ACTIVITY:
Repeat each of the items below word for word, leaving out the pictures.

EXTRACTED ENTRIES:
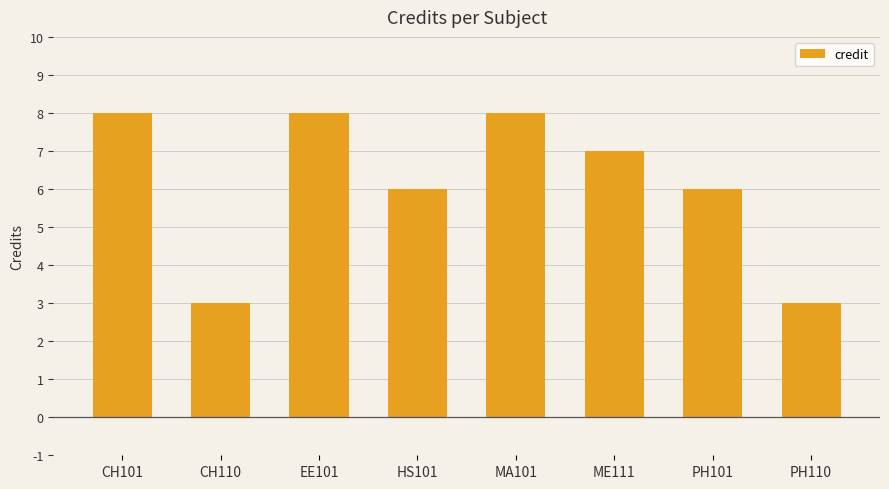

Is it true that the value at CH110 is 3?

True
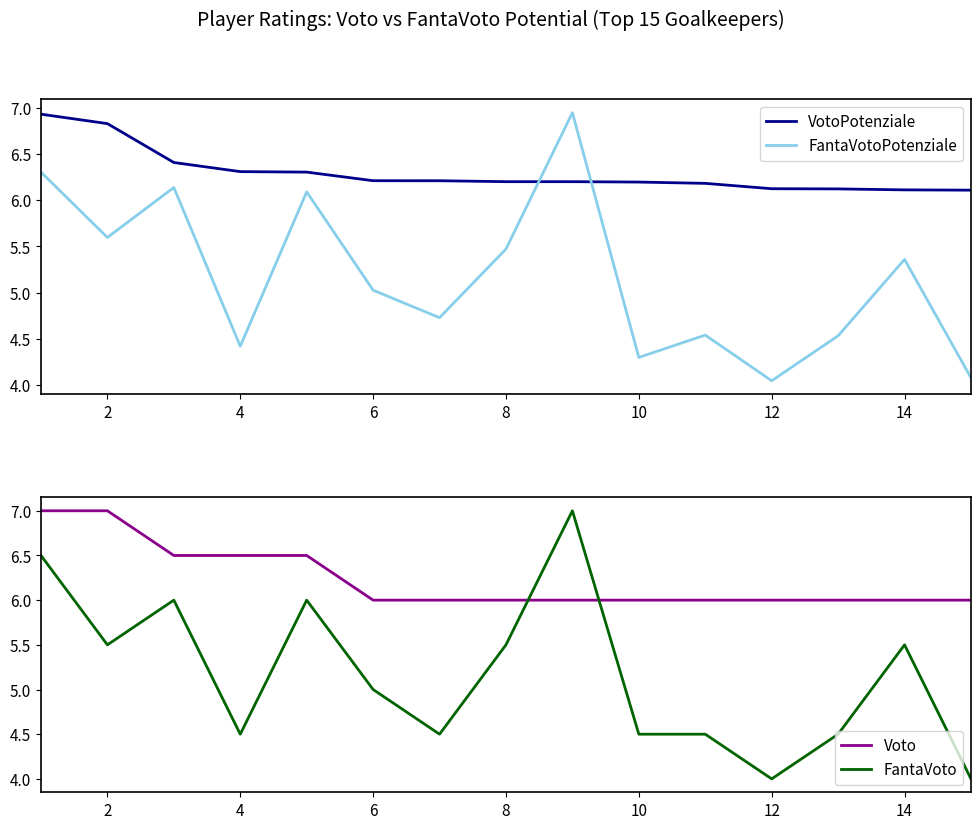

What is the sum of the FantaVotoPotenziale values at 6 and 14?

10.4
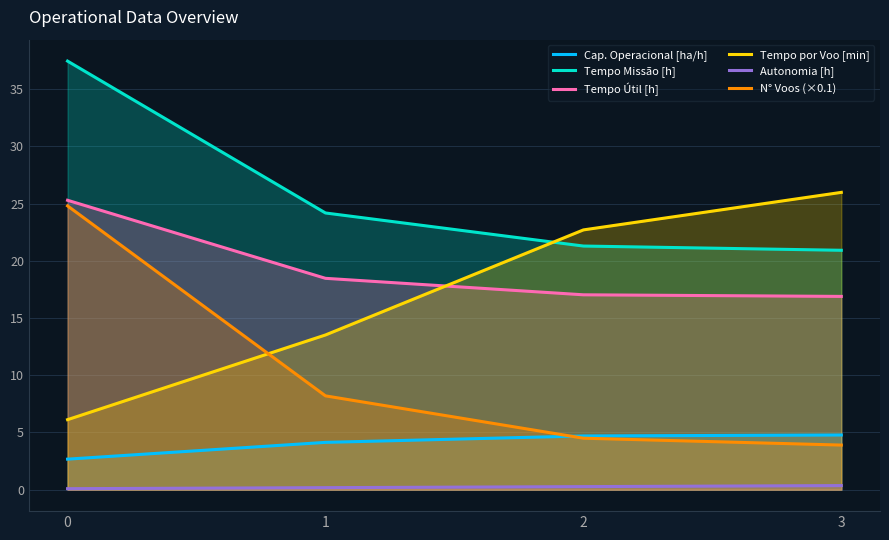

The Tempo por Voo [min] series shows 6.1 at 0. True or false?

True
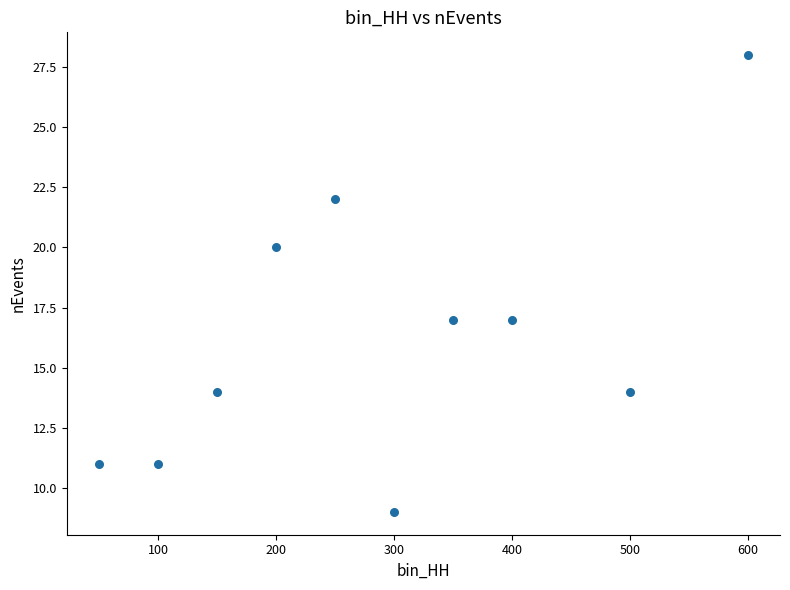

What is the average X value?

290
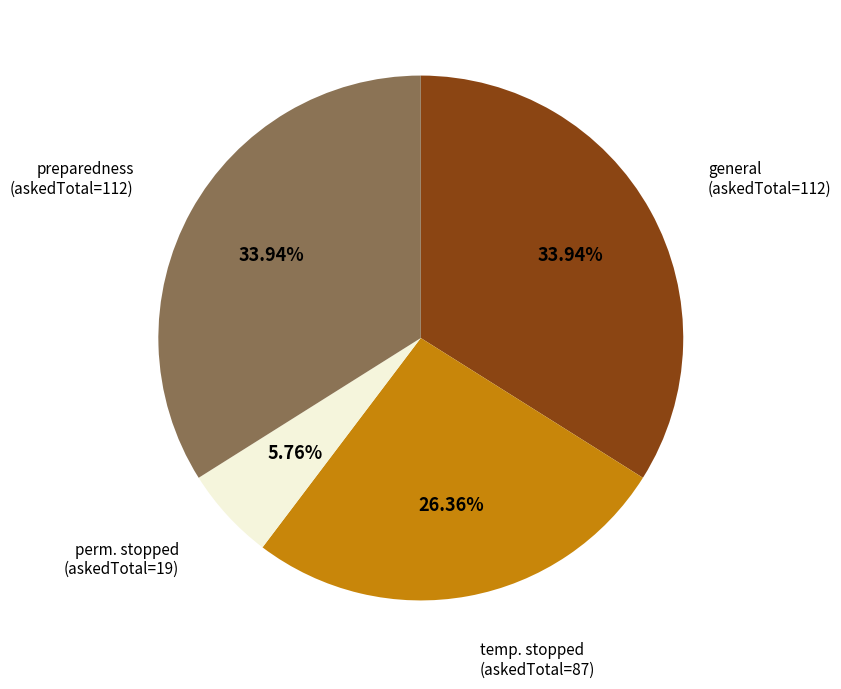

Does any single category account for the majority?

No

EXERCISE RESPONSE:
Is it true that the value at CH110 is 3?

True

What is the sum of the FantaVotoPotenziale values at 6 and 14?

10.4

The Tempo por Voo [min] series shows 6.1 at 0. True or false?

True

What is the average X value?

290

Does any single category account for the majority?

No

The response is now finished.